Polymer research may reduce tyre-related microplastics

A team of chemists from MIT and Duke University in the USA claim to have discovered a “counterintuitive way to make polymers stronger.” Working with polyacrylate elastomers, a type of polymer commonly used in car parts, the researchers increased resistance to tearing up to tenfold by using a weaker type of crosslinker to join some of the polymer building blocks. They are now looking at this approach’s suitability to other applications, including in tyres.

“If you could make a rubber tyre ten times more resistant to tearing, that could have a dramatic impact on the lifetime of the tyre and on the amount of microplastic waste that breaks off,” says Jeremiah Johnson, a professor of chemistry at MIT and one of the senior authors of the study, which was published in Science on 22 June 2023.

Reporting the research, the MIT Department of Chemistry points out a key strength of the weaker bond approach is that it doesn’t appear to alter any of the polymers’ other physical properties. Stephen Craig, a professor of chemistry at Duke University who is also a senior author of the paper, elaborates: “Polymer engineers know how to make materials tougher, but it invariably involves changing some other property of the material that you don’t want to change. Here, the toughness enhancement comes without any other significant change in physical properties — at least that we can measure — and it is brought about through the replacement of only a small fraction of the overall material.”

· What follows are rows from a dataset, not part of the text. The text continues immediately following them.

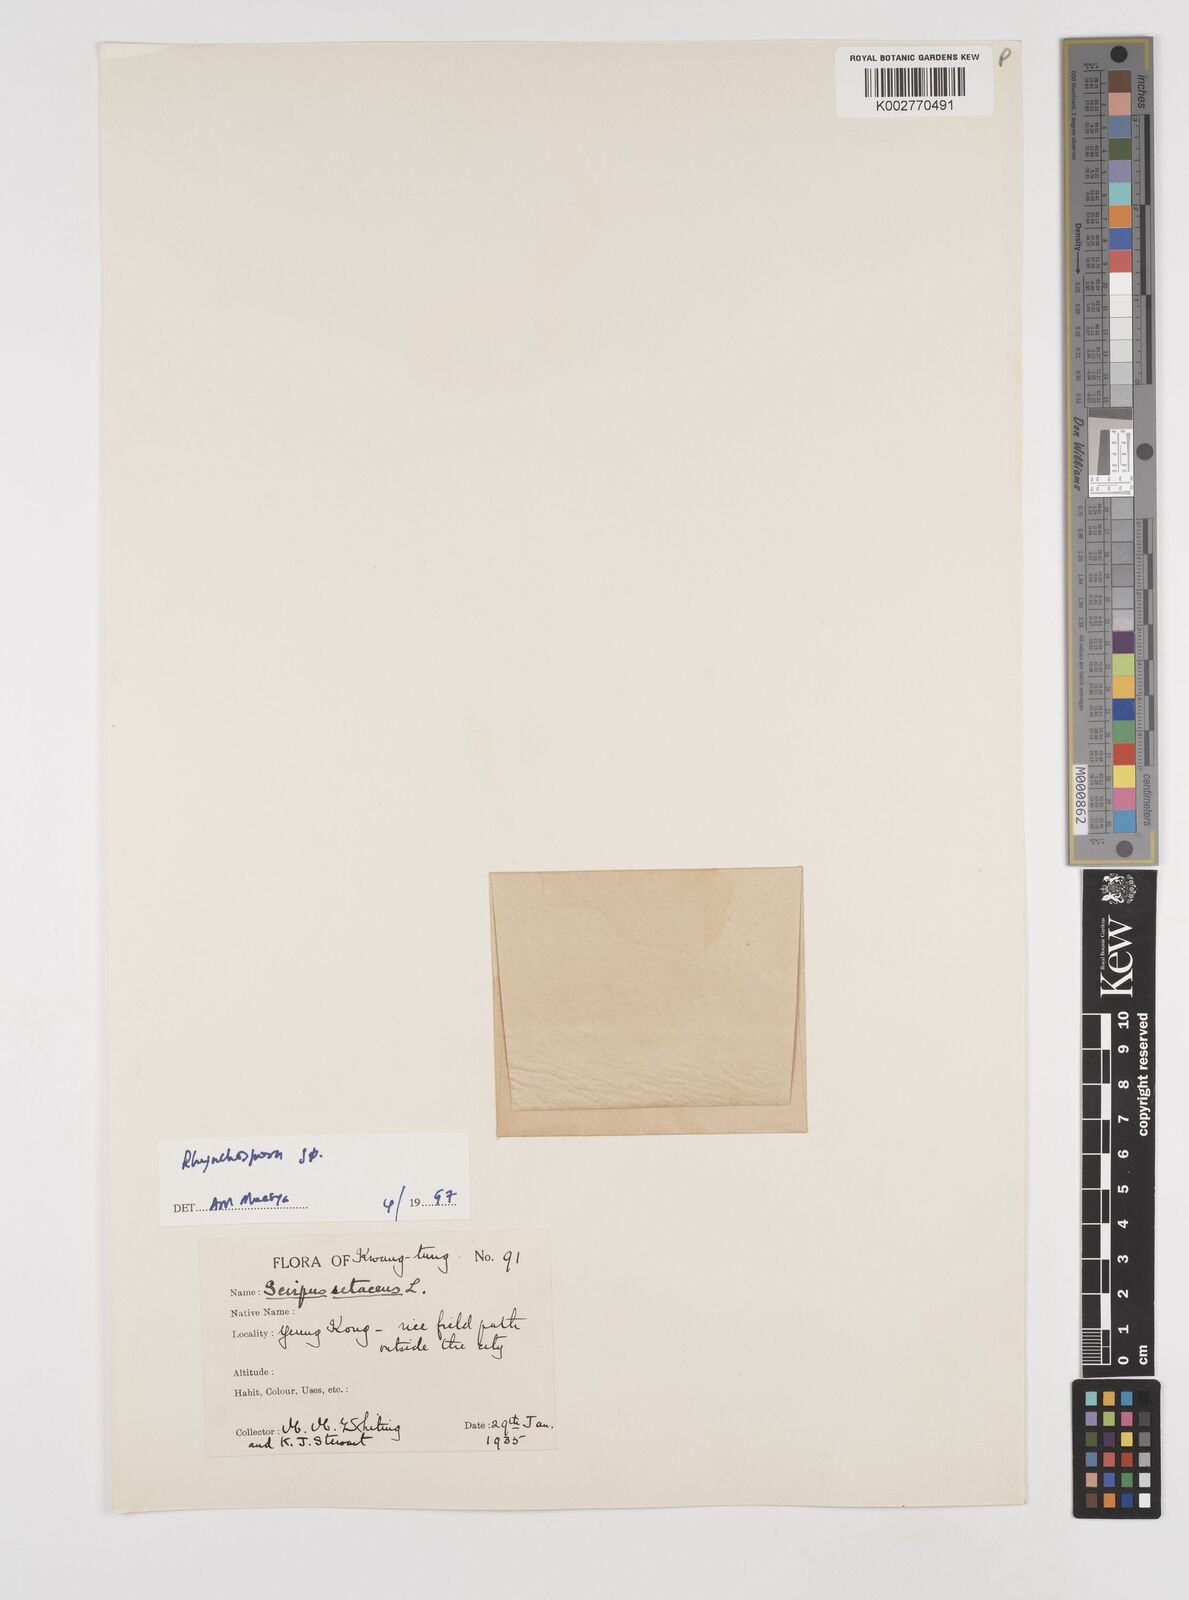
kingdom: Plantae
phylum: Tracheophyta
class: Liliopsida
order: Poales
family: Cyperaceae
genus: Rhynchospora
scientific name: Rhynchospora
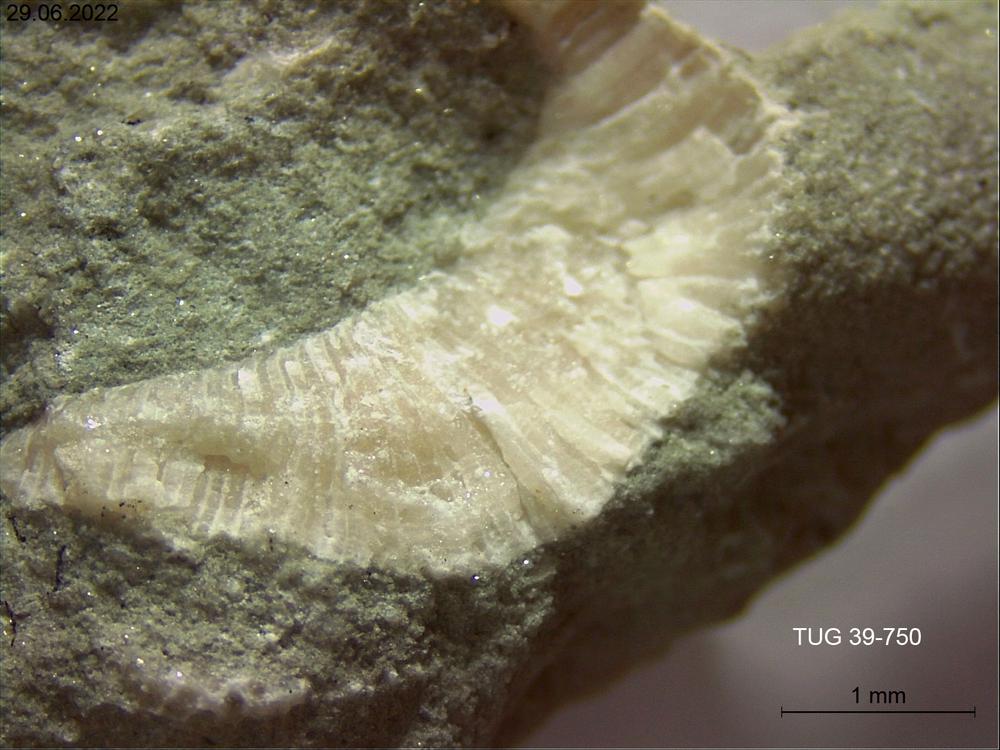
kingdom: Animalia
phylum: Bryozoa
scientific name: Bryozoa
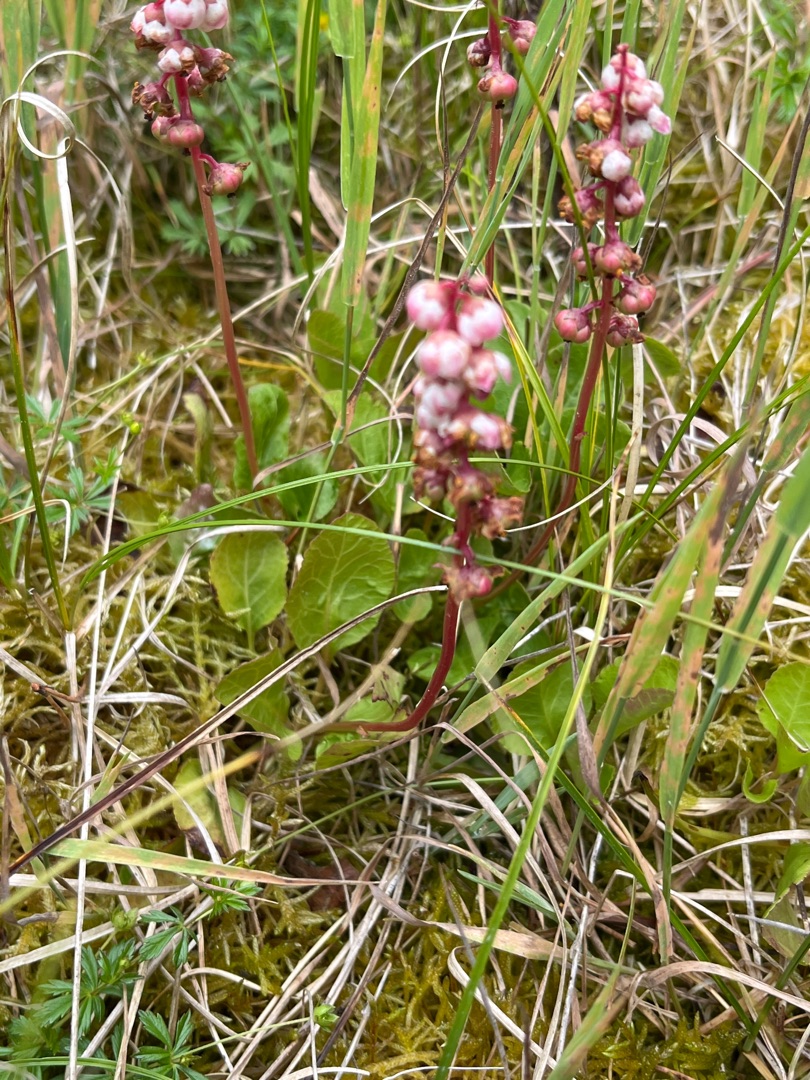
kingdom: Plantae
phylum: Tracheophyta
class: Magnoliopsida
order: Ericales
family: Ericaceae
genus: Pyrola
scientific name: Pyrola minor
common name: Liden vintergrøn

Exciting opportunity to lower tyre microplastics

The research team has filed a patent on the approach, and Stephen Craig emphasises that much work remains before the insights can be used to design tougher synthetic rubber suitable for use in tyres. “But that’s the long-term application I’m most excited about,” he adds.

Craig notes that studies estimate tyres release around 6 million tonnes of dust and debris around the world each year, accounting for as much as ten per cent of the microplastics that end up in the oceans and three to seven per cent of the particulate matter in the air: “That’s just from tyre tread wearing down on roads,” he says. “If you could reduce that by even ten per cent, that’s still 600,000 tonnes of microplastics you’d be keeping out of the environment. So, I’m really excited to see how these kinds of ideas might translate to that problem.”

The project grew out of a longstanding collaboration between Johnson, Craig, and Duke University Professor Michael Rubinstein, who is also a senior author of the paper. The paper’s lead author is Shu Wang, an MIT postdoc who earned his PhD at Duke.